*** Opening Dataset entries ***

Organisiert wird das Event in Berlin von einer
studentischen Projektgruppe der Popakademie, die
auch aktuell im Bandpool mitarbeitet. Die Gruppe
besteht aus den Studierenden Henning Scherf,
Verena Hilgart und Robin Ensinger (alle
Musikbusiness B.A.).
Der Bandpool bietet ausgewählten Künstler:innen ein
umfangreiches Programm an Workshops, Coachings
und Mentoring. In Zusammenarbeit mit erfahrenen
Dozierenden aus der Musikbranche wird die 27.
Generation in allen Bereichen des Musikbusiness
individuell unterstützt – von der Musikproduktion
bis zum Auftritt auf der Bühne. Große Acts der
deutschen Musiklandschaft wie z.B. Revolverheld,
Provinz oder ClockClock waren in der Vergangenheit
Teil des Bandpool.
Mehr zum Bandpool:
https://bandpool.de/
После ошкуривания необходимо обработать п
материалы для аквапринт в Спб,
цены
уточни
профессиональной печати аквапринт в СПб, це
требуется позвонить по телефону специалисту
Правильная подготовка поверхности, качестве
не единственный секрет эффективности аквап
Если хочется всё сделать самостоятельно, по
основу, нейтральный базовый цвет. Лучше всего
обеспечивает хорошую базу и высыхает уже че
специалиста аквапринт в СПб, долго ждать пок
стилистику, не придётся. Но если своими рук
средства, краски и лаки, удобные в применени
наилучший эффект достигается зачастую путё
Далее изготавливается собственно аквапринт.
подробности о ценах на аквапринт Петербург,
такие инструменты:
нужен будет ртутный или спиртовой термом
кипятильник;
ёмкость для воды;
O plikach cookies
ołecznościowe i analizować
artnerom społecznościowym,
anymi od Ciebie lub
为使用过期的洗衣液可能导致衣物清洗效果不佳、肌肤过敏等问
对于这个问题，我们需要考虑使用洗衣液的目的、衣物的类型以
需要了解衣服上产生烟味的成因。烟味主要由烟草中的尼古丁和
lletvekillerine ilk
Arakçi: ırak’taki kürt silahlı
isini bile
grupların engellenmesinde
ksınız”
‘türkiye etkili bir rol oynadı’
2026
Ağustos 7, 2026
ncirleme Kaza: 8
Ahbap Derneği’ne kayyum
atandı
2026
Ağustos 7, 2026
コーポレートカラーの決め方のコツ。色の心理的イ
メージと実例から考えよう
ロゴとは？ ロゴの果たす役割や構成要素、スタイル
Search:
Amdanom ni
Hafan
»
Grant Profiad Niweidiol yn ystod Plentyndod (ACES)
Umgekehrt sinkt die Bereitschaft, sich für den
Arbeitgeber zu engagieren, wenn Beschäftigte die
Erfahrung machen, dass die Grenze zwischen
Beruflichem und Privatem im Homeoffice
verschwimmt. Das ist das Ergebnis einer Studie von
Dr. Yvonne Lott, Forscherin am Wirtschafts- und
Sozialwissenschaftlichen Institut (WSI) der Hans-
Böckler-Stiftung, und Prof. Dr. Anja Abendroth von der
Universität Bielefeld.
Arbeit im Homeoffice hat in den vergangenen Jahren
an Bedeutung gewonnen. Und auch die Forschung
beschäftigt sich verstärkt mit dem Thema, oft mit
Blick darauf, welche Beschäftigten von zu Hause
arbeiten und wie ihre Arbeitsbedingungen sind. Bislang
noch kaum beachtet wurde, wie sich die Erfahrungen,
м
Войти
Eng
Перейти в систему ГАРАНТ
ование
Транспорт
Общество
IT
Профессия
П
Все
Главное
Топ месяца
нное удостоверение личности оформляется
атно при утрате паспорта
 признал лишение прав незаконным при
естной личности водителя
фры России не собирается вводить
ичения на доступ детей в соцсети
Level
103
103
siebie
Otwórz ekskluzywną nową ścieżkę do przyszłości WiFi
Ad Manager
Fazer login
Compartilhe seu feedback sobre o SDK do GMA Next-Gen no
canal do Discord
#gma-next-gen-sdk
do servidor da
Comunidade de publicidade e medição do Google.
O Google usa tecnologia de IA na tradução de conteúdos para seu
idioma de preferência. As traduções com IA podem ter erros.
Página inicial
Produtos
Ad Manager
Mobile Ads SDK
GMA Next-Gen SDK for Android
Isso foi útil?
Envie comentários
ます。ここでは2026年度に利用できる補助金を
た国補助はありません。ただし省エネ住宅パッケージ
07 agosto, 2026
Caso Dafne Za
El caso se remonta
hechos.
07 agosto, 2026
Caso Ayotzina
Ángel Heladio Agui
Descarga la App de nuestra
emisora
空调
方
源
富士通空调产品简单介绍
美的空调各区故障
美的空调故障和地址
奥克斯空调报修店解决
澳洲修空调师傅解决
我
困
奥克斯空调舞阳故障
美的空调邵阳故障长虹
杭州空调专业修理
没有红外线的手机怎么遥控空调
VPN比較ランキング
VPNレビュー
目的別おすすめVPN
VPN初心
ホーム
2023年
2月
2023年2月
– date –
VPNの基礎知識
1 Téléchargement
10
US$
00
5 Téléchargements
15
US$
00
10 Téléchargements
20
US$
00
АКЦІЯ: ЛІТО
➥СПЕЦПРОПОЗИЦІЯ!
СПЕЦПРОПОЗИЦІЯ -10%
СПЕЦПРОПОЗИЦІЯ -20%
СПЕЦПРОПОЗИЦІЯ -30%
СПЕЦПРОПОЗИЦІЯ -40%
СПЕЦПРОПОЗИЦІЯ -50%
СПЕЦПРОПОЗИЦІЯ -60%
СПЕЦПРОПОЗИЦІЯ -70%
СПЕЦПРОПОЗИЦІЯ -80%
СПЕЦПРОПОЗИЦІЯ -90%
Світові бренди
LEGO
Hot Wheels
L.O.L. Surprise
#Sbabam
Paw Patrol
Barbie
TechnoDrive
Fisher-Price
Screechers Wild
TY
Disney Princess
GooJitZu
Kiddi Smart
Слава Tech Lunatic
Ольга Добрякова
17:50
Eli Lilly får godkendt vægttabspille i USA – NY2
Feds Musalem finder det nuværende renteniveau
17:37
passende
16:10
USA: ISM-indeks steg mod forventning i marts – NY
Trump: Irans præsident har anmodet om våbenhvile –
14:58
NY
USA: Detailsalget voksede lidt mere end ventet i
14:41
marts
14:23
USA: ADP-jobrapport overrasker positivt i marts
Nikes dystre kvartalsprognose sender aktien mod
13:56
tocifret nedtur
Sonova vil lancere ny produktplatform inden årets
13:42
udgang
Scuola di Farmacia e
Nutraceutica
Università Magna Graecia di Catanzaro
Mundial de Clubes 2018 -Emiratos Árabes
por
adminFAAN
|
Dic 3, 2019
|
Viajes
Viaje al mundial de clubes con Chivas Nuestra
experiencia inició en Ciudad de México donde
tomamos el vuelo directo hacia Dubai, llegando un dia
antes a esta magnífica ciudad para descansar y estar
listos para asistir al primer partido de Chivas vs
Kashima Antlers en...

*** Closing Dataset entries ***

What is being asked ▸ Nothing should be dropped. Retype each line above as it is.

Output for this exercise ▸
Organisiert wird das Event in Berlin von einer
studentischen Projektgruppe der Popakademie, die
auch aktuell im Bandpool mitarbeitet. Die Gruppe
besteht aus den Studierenden Henning Scherf,
Verena Hilgart und Robin Ensinger (alle
Musikbusiness B.A.).
Der Bandpool bietet ausgewählten Künstler:innen ein
umfangreiches Programm an Workshops, Coachings
und Mentoring. In Zusammenarbeit mit erfahrenen
Dozierenden aus der Musikbranche wird die 27.
Generation in allen Bereichen des Musikbusiness
individuell unterstützt – von der Musikproduktion
bis zum Auftritt auf der Bühne. Große Acts der
deutschen Musiklandschaft wie z.B. Revolverheld,
Provinz oder ClockClock waren in der Vergangenheit
Teil des Bandpool.
Mehr zum Bandpool:
https://bandpool.de/
После ошкуривания необходимо обработать п
материалы для аквапринт в Спб,
цены
уточни
профессиональной печати аквапринт в СПб, це
требуется позвонить по телефону специалисту
Правильная подготовка поверхности, качестве
не единственный секрет эффективности аквап
Если хочется всё сделать самостоятельно, по
основу, нейтральный базовый цвет. Лучше всего
обеспечивает хорошую базу и высыхает уже че
специалиста аквапринт в СПб, долго ждать пок
стилистику, не придётся. Но если своими рук
средства, краски и лаки, удобные в применени
наилучший эффект достигается зачастую путё
Далее изготавливается собственно аквапринт.
подробности о ценах на аквапринт Петербург,
такие инструменты:
нужен будет ртутный или спиртовой термом
кипятильник;
ёмкость для воды;
O plikach cookies
ołecznościowe i analizować
artnerom społecznościowym,
anymi od Ciebie lub
为使用过期的洗衣液可能导致衣物清洗效果不佳、肌肤过敏等问
对于这个问题，我们需要考虑使用洗衣液的目的、衣物的类型以
需要了解衣服上产生烟味的成因。烟味主要由烟草中的尼古丁和
lletvekillerine ilk
Arakçi: ırak’taki kürt silahlı
isini bile
grupların engellenmesinde
ksınız”
‘türkiye etkili bir rol oynadı’
2026
Ağustos 7, 2026
ncirleme Kaza: 8
Ahbap Derneği’ne kayyum
atandı
2026
Ağustos 7, 2026
コーポレートカラーの決め方のコツ。色の心理的イ
メージと実例から考えよう
ロゴとは？ ロゴの果たす役割や構成要素、スタイル
Search:
Amdanom ni
Hafan
»
Grant Profiad Niweidiol yn ystod Plentyndod (ACES)
Umgekehrt sinkt die Bereitschaft, sich für den
Arbeitgeber zu engagieren, wenn Beschäftigte die
Erfahrung machen, dass die Grenze zwischen
Beruflichem und Privatem im Homeoffice
verschwimmt. Das ist das Ergebnis einer Studie von
Dr. Yvonne Lott, Forscherin am Wirtschafts- und
Sozialwissenschaftlichen Institut (WSI) der Hans-
Böckler-Stiftung, und Prof. Dr. Anja Abendroth von der
Universität Bielefeld.
Arbeit im Homeoffice hat in den vergangenen Jahren
an Bedeutung gewonnen. Und auch die Forschung
beschäftigt sich verstärkt mit dem Thema, oft mit
Blick darauf, welche Beschäftigten von zu Hause
arbeiten und wie ihre Arbeitsbedingungen sind. Bislang
noch kaum beachtet wurde, wie sich die Erfahrungen,
м
Войти
Eng
Перейти в систему ГАРАНТ
ование
Транспорт
Общество
IT
Профессия
П
Все
Главное
Топ месяца
нное удостоверение личности оформляется
атно при утрате паспорта
 признал лишение прав незаконным при
естной личности водителя
фры России не собирается вводить
ичения на доступ детей в соцсети
Level
103
103
siebie
Otwórz ekskluzywną nową ścieżkę do przyszłości WiFi
Ad Manager
Fazer login
Compartilhe seu feedback sobre o SDK do GMA Next-Gen no
canal do Discord
#gma-next-gen-sdk
do servidor da
Comunidade de publicidade e medição do Google.
O Google usa tecnologia de IA na tradução de conteúdos para seu
idioma de preferência. As traduções com IA podem ter erros.
Página inicial
Produtos
Ad Manager
Mobile Ads SDK
GMA Next-Gen SDK for Android
Isso foi útil?
Envie comentários
ます。ここでは2026年度に利用できる補助金を
た国補助はありません。ただし省エネ住宅パッケージ
07 agosto, 2026
Caso Dafne Za
El caso se remonta
hechos.
07 agosto, 2026
Caso Ayotzina
Ángel Heladio Agui
Descarga la App de nuestra
emisora
空调
方
源
富士通空调产品简单介绍
美的空调各区故障
美的空调故障和地址
奥克斯空调报修店解决
澳洲修空调师傅解决
我
困
奥克斯空调舞阳故障
美的空调邵阳故障长虹
杭州空调专业修理
没有红外线的手机怎么遥控空调
VPN比較ランキング
VPNレビュー
目的別おすすめVPN
VPN初心
ホーム
2023年
2月
2023年2月
– date –
VPNの基礎知識
1 Téléchargement
10
US$
00
5 Téléchargements
15
US$
00
10 Téléchargements
20
US$
00
АКЦІЯ: ЛІТО
➥СПЕЦПРОПОЗИЦІЯ!
СПЕЦПРОПОЗИЦІЯ -10%
СПЕЦПРОПОЗИЦІЯ -20%
СПЕЦПРОПОЗИЦІЯ -30%
СПЕЦПРОПОЗИЦІЯ -40%
СПЕЦПРОПОЗИЦІЯ -50%
СПЕЦПРОПОЗИЦІЯ -60%
СПЕЦПРОПОЗИЦІЯ -70%
СПЕЦПРОПОЗИЦІЯ -80%
СПЕЦПРОПОЗИЦІЯ -90%
Світові бренди
LEGO
Hot Wheels
L.O.L. Surprise
#Sbabam
Paw Patrol
Barbie
TechnoDrive
Fisher-Price
Screechers Wild
TY
Disney Princess
GooJitZu
Kiddi Smart
Слава Tech Lunatic
Ольга Добрякова
17:50
Eli Lilly får godkendt vægttabspille i USA – NY2
Feds Musalem finder det nuværende renteniveau
17:37
passende
16:10
USA: ISM-indeks steg mod forventning i marts – NY
Trump: Irans præsident har anmodet om våbenhvile –
14:58
NY
USA: Detailsalget voksede lidt mere end ventet i
14:41
marts
14:23
USA: ADP-jobrapport overrasker positivt i marts
Nikes dystre kvartalsprognose sender aktien mod
13:56
tocifret nedtur
Sonova vil lancere ny produktplatform inden årets
13:42
udgang
Scuola di Farmacia e
Nutraceutica
Università Magna Graecia di Catanzaro
Mundial de Clubes 2018 -Emiratos Árabes
por
adminFAAN
|
Dic 3, 2019
|
Viajes
Viaje al mundial de clubes con Chivas Nuestra
experiencia inició en Ciudad de México donde
tomamos el vuelo directo hacia Dubai, llegando un dia
antes a esta magnífica ciudad para descansar y estar
listos para asistir al primer partido de Chivas vs
Kashima Antlers en...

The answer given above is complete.